## Document extract
I've seen more than a few people seem confused or surprised by the INCLUDE phrase as a part of the index. This article is intended to show a few basics of how the INCLUDE clause effects on queries and indexing.
NOTE: Please understand indexing is a complex subject and we want neither to avoid new indexes, nor add indexes to cover every situation. We want a limited number of indexes on busy tables, so judiciously decide whether an index you are testing should be added to the table.
Setting Up an Audit Table
In this case, the table was an auditing table with a number of columns. To simplify things, I’ll make a narrow version of this table.
CREATE TABLE AuditLog ( AuditKey INT IDENTITY(1,1) NOT NULL CONSTRAINT AuditLogPK PRIMARY KEY , SourceTable VARCHAR(128) NOT NULL , UserTable VARCHAR(128) NOT NULL , AuditTimestamp DATETIME2 NOT NULL , AuditMessage VARCHAR(5000) NOT NULL , ReferenceKey VARCHAR(100) NOT NULL ); GO
I’ll populate this with 100,000 rows using SQL Data Generator. This is a quick way to randomly add some data that will help me test performance. Once I get the table loaded, I’ll run a query that is looking for records based on a date.
A Basic Query
My table just has a basic clustered index for the primary key. That’s fine, but in this case, it will not be useful. One common query that people often run is based on date, so let’s create an index to support this:
CREATE INDEX AuditLog_IDX_Timestamp ON dbo.AuditLog (AuditTimestamp);
Now, I can run this basic query.
SELECT al.SourceTable, al.ReferenceKey, al.AuditTimestamp FROM dbo.AuditLog AS al WHERE al.AuditTimestamp > '2019-01-01'; GO
If we run this, I get 2,576 rows back in my test set. Not a small number, but not huge. If I capture the execution plan, I see this:
Not bad, I get a seek, and since I need more than just the key column, I'll get a lookup as well. From STATISTICS TIME and IO, we also see:
(2576 rows affected) Table 'AuditLog'. Scan count 1, logical reads 7907, physical reads 0, read-ahead reads 0, lob logical reads 0, lob physical reads 0, lob read-ahead reads 0. Table 'Worktable'. Scan count 0, logical reads 0, physical reads 0, read-ahead reads 0, lob logical reads 0, lob physical reads 0, lob read-ahead reads 0. (1 row affected) SQL Server Execution Times: CPU time = 16 ms, elapsed time = 125 ms. SQL Server parse and compile time: CPU time = 0 ms, elapsed time = 0 ms.
The performance here isn't bad. This is what I'd expect with a good index that matches the query predicate that we're using. Lots of us would stop here with tuning and think this is great. Especially as pre-index, we had 40,000+ logical reads and a clustered index scan.
Let's see if we can improve this.
There's actually a hint in the execution plan show above. The missing index hint shows where SQL Server thinks that this query could benefit from an INCLUDE, and it can. Let's try that. First, we drop the existing index, and then we recreate it, but we'll add the INCLUDE clause.
DROP INDEX AuditLog_IDX_Timestamp ON dbo.AuditLog GO CREATE INDEX AuditLog_IDX_Timestamp ON dbo.AuditLog (AuditTimestamp) INCLUDE (SourceTable, ReferenceKey)
Now, let's re-run the query. This time, we get a different execution plan:
That's much better, showing a minimal seek for the rows. We see less resources being used as well for reads, with 19 logical reads instead of 7,907.

## Given problem 1
Retype the part of the indexing article that begins at the words "CREATE TABLE AuditLog" and stops after the words "this basic query.".
The indexing article and the listing are unrelated material.

## Data provided
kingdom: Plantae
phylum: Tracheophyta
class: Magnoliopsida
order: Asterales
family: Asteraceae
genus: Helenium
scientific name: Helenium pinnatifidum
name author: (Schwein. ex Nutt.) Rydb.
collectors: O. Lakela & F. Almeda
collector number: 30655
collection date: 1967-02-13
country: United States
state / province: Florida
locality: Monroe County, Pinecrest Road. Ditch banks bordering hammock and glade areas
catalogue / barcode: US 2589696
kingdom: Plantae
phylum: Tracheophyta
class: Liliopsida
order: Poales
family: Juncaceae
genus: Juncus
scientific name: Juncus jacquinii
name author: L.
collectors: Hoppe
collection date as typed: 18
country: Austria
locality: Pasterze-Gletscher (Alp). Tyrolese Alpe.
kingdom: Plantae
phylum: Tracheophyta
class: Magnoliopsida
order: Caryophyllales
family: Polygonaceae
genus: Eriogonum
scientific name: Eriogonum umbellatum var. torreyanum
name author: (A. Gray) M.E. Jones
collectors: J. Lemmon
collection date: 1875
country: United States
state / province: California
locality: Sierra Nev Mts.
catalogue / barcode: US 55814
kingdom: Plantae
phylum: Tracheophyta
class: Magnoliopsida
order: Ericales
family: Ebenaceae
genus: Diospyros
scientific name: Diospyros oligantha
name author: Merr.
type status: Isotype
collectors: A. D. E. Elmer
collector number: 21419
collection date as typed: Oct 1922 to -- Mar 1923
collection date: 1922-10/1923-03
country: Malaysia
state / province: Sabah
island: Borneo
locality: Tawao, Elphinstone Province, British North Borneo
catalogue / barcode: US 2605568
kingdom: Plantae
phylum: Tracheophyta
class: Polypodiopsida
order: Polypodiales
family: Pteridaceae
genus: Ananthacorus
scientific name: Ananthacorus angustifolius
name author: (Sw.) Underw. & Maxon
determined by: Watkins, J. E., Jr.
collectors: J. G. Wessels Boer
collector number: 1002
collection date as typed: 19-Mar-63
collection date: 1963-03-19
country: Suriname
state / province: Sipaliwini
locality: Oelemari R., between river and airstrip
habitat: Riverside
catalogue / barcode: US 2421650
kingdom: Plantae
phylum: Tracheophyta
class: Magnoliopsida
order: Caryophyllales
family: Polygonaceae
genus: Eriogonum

## Given problem 2
Convert the listing into a Markdown table with the columns Row and Line, covering only the lines from the one that has "state / province: Sabah" through the end of the listing and leaving out blank lines.

## Worked solution 1
CREATE TABLE AuditLog ( AuditKey INT IDENTITY(1,1) NOT NULL CONSTRAINT AuditLogPK PRIMARY KEY , SourceTable VARCHAR(128) NOT NULL , UserTable VARCHAR(128) NOT NULL , AuditTimestamp DATETIME2 NOT NULL , AuditMessage VARCHAR(5000) NOT NULL , ReferenceKey VARCHAR(100) NOT NULL ); GO
I’ll populate this with 100,000 rows using SQL Data Generator. This is a quick way to randomly add some data that will help me test performance. Once I get the table loaded, I’ll run a query that is looking for records based on a date.
A Basic Query
My table just has a basic clustered index for the primary key. That’s fine, but in this case, it will not be useful. One common query that people often run is based on date, so let’s create an index to support this:
CREATE INDEX AuditLog_IDX_Timestamp ON dbo.AuditLog (AuditTimestamp);
Now, I can run this basic query.

## Worked solution 2
| Row | Line |
|---|---|
| 1 | state / province: Sabah |
| 2 | island: Borneo |
| 3 | locality: Tawao, Elphinstone Province, British North Borneo |
| 4 | catalogue / barcode: US 2605568 |
| 5 | kingdom: Plantae |
| 6 | phylum: Tracheophyta |
| 7 | class: Polypodiopsida |
| 8 | order: Polypodiales |
| 9 | family: Pteridaceae |
| 10 | genus: Ananthacorus |
| 11 | scientific name: Ananthacorus angustifolius |
| 12 | name author: (Sw.) Underw. & Maxon |
| 13 | determined by: Watkins, J. E., Jr. |
| 14 | collectors: J. G. Wessels Boer |
| 15 | collector number: 1002 |
| 16 | collection date as typed: 19-Mar-63 |
| 17 | collection date: 1963-03-19 |
| 18 | country: Suriname |
| 19 | state / province: Sipaliwini |
| 20 | locality: Oelemari R., between river and airstrip |
| 21 | habitat: Riverside |
| 22 | catalogue / barcode: US 2421650 |
| 23 | kingdom: Plantae |
| 24 | phylum: Tracheophyta |
| 25 | class: Magnoliopsida |
| 26 | order: Caryophyllales |
| 27 | family: Polygonaceae |
| 28 | genus: Eriogonum |